Enfin, pour la troisième liste, à savoir la liste électorale spéciale à la consultation sur l’accession à la pleine souveraineté, les critères d’inscription sont plus restrictifs : les électeurs qui pourront participer au référendum d’autodétermination de la Nouvelle-Calédonie doivent se trouver dans l’un des huit cas prévus à l’article 218 de la loi organique du 19 mars 1999.
C’est l’inscription sur cette troisième liste qui fait l’objet de difficultés. Aujourd’hui, environ 160 000 électeurs y sont inscrits, tandis qu’entre 10 000 et 22 000 personnes pourraient demander à y figurer, si elles étaient inscrites sur la liste électorale générale.

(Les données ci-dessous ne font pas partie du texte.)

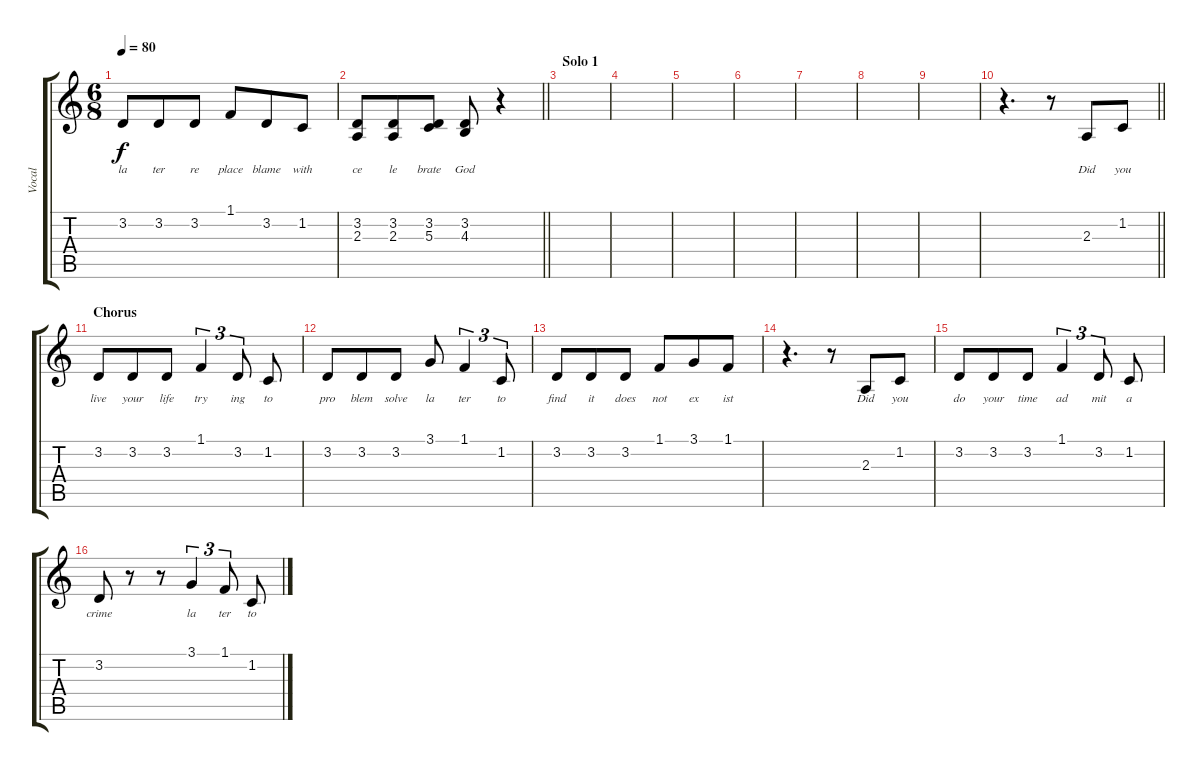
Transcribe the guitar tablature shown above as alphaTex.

\track ("Vocal" "Vocal") {instrument acousticgrandpiano}
\staff {score tabs}
\tuning (E4 B3 G3 D3 A2 E2) {hide}
\ts (6 8)
\tempo 80
\clef g2
\ks c
3.2.8{lyrics (0 "la") lyrics (1 "") lyrics (2 "") lyrics (3 "") lyrics (4 "") dy f} 3.2.8{lyrics (0 "ter") lyrics (1 "") lyrics (2 "") lyrics (3 "") lyrics (4 "")} 3.2.8{lyrics (0 "re") lyrics (1 "") lyrics (2 "") lyrics (3 "") lyrics (4 "")} 1.1.8{lyrics (0 "place") lyrics (1 "") lyrics (2 "") lyrics (3 "") lyrics (4 "")} 3.2.8{lyrics (0 "blame") lyrics (1 "") lyrics (2 "") lyrics (3 "") lyrics (4 "")} 1.2.8{lyrics (0 "with") lyrics (1 "") lyrics (2 "") lyrics (3 "") lyrics (4 "")} |
\barLineRight lightlight
(3.2 2.3).8{lyrics (0 "ce") lyrics (1 "") lyrics (2 "") lyrics (3 "") lyrics (4 "")} (3.2 2.3).8{lyrics (0 "le") lyrics (1 "") lyrics (2 "") lyrics (3 "") lyrics (4 "")} (3.2 5.3).8{lyrics (0 "brate") lyrics (1 "") lyrics (2 "") lyrics (3 "") lyrics (4 "")} (3.2 4.3).8{lyrics (0 "God") lyrics (1 "") lyrics (2 "") lyrics (3 "") lyrics (4 "")} r.4 |
\section ("" "Solo 1")
|
|
|
|
|
|
|
\barLineRight lightlight
r.4{d} r.8 2.3.8{lyrics (0 "Did") lyrics (1 "") lyrics (2 "") lyrics (3 "") lyrics (4 "")} 1.2.8{lyrics (0 "you") lyrics (1 "") lyrics (2 "") lyrics (3 "") lyrics (4 "")} |
\section ("" "Chorus")
3.2.8{lyrics (0 "live") lyrics (1 "") lyrics (2 "") lyrics (3 "") lyrics (4 "")} 3.2.8{lyrics (0 "your") lyrics (1 "") lyrics (2 "") lyrics (3 "") lyrics (4 "")} 3.2.8{lyrics (0 "life") lyrics (1 "") lyrics (2 "") lyrics (3 "") lyrics (4 "")} 1.1.4{tu (3 2) lyrics (0 "try") lyrics (1 "") lyrics (2 "") lyrics (3 "") lyrics (4 "")} 3.2.8{tu (3 2) lyrics (0 "ing") lyrics (1 "") lyrics (2 "") lyrics (3 "") lyrics (4 "")} 1.2.8{lyrics (0 "to") lyrics (1 "") lyrics (2 "") lyrics (3 "") lyrics (4 "")} |
3.2.8{lyrics (0 "pro") lyrics (1 "") lyrics (2 "") lyrics (3 "") lyrics (4 "")} 3.2.8{lyrics (0 "blem") lyrics (1 "") lyrics (2 "") lyrics (3 "") lyrics (4 "")} 3.2.8{lyrics (0 "solve") lyrics (1 "") lyrics (2 "") lyrics (3 "") lyrics (4 "")} 3.1.8{lyrics (0 "la") lyrics (1 "") lyrics (2 "") lyrics (3 "") lyrics (4 "")} 1.1.4{tu (3 2) lyrics (0 "ter") lyrics (1 "") lyrics (2 "") lyrics (3 "") lyrics (4 "")} 1.2.8{tu (3 2) lyrics (0 "to") lyrics (1 "") lyrics (2 "") lyrics (3 "") lyrics (4 "")} |
3.2.8{lyrics (0 "find") lyrics (1 "") lyrics (2 "") lyrics (3 "") lyrics (4 "")} 3.2.8{lyrics (0 "it") lyrics (1 "") lyrics (2 "") lyrics (3 "") lyrics (4 "")} 3.2.8{lyrics (0 "does") lyrics (1 "") lyrics (2 "") lyrics (3 "") lyrics (4 "")} 1.1.8{lyrics (0 "not") lyrics (1 "") lyrics (2 "") lyrics (3 "") lyrics (4 "")} 3.1.8{lyrics (0 "ex") lyrics (1 "") lyrics (2 "") lyrics (3 "") lyrics (4 "")} 1.1.8{lyrics (0 "ist") lyrics (1 "") lyrics (2 "") lyrics (3 "") lyrics (4 "")} |
r.4{d} r.8 2.3.8{lyrics (0 "Did") lyrics (1 "") lyrics (2 "") lyrics (3 "") lyrics (4 "")} 1.2.8{lyrics (0 "you") lyrics (1 "") lyrics (2 "") lyrics (3 "") lyrics (4 "")} |
3.2.8{lyrics (0 "do") lyrics (1 "") lyrics (2 "") lyrics (3 "") lyrics (4 "")} 3.2.8{lyrics (0 "your") lyrics (1 "") lyrics (2 "") lyrics (3 "") lyrics (4 "")} 3.2.8{lyrics (0 "time") lyrics (1 "") lyrics (2 "") lyrics (3 "") lyrics (4 "")} 1.1.4{tu (3 2) lyrics (0 "ad") lyrics (1 "") lyrics (2 "") lyrics (3 "") lyrics (4 "")} 3.2.8{tu (3 2) lyrics (0 "mit") lyrics (1 "") lyrics (2 "") lyrics (3 "") lyrics (4 "")} 1.2.8{lyrics (0 "a") lyrics (1 "") lyrics (2 "") lyrics (3 "") lyrics (4 "")} |
3.2.8{lyrics (0 "crime") lyrics (1 "") lyrics (2 "") lyrics (3 "") lyrics (4 "")} r.8 r.8 3.1.4{tu (3 2) lyrics (0 "la") lyrics (1 "") lyrics (2 "") lyrics (3 "") lyrics (4 "")} 1.1.8{tu (3 2) lyrics (0 "ter") lyrics (1 "") lyrics (2 "") lyrics (3 "") lyrics (4 "")} 1.2.8{lyrics (0 "to") lyrics (1 "") lyrics (2 "") lyrics (3 "") lyrics (4 "")}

Le 2 novembre dernier, sous l’égide du Premier ministre, le XVIe comité des signataires de l’accord de Nouméa a trouvé un consensus sur les modalités d’organisation du référendum d’autodétermination.
Le présent projet de loi organique est la traduction de cet accord politique.
Il permettra d’inscrire d’office sur la liste électorale générale les électeurs qui n’y figurent pas et qui ont leur domicile réel dans une commune située en Nouvelle-Calédonie ou y habitent depuis six mois au moins, conformément au droit commun.
Il permettra également de procéder à l’inscription d’office sur la liste électorale spéciale des électeurs nés en Nouvelle-Calédonie et domiciliés de manière continue pendant trois ans, lesquels seront réputés y avoir le centre de leurs intérêts matériels et moraux.
Par ailleurs, il prévoit que les électeurs inscrits sur les listes électorales des communes éloignées de Bélep, de l’île des Pins, de Lifou, de Maré et d’Ouvéa, mais résidant sur la Grande-Terre, pourront voter à Nouméa dans des bureaux de vote communaux délocalisés.
Enfin, il rendra possible l’ouverture d’une période de révision complémentaire de la liste électorale spéciale pour l’élection des membres du congrès et des assemblées de province, la présence sur cette liste étant également l’un des critères au titre duquel il est possible d’être inscrit sur la liste électorale spéciale.
Ce texte, qui est d’une importance capitale pour l’avenir de la Nouvelle-Calédonie, marque l’engagement pris par ce gouvernement d’honorer sa parole et de permettre la plus large représentation à cette consultation, afin qu’elle se déroule dans des conditions sereines et transparentes et que le résultat qui en découle se révèle par conséquent incontestable.
Ce résultat, quel qu’il soit, ne devra pas opposer deux camps : celui du « oui » et celui du « non ». Il devra permettre de continuer la construction de cette communauté de destin des Calédoniens, chère aux élus de ce territoire, notamment mes collègues et amis, Pierre Frogier et Gérard Poadja.
Pour toutes ces raisons, le groupe La République En Marche votera en faveur de ce projet de loi organique.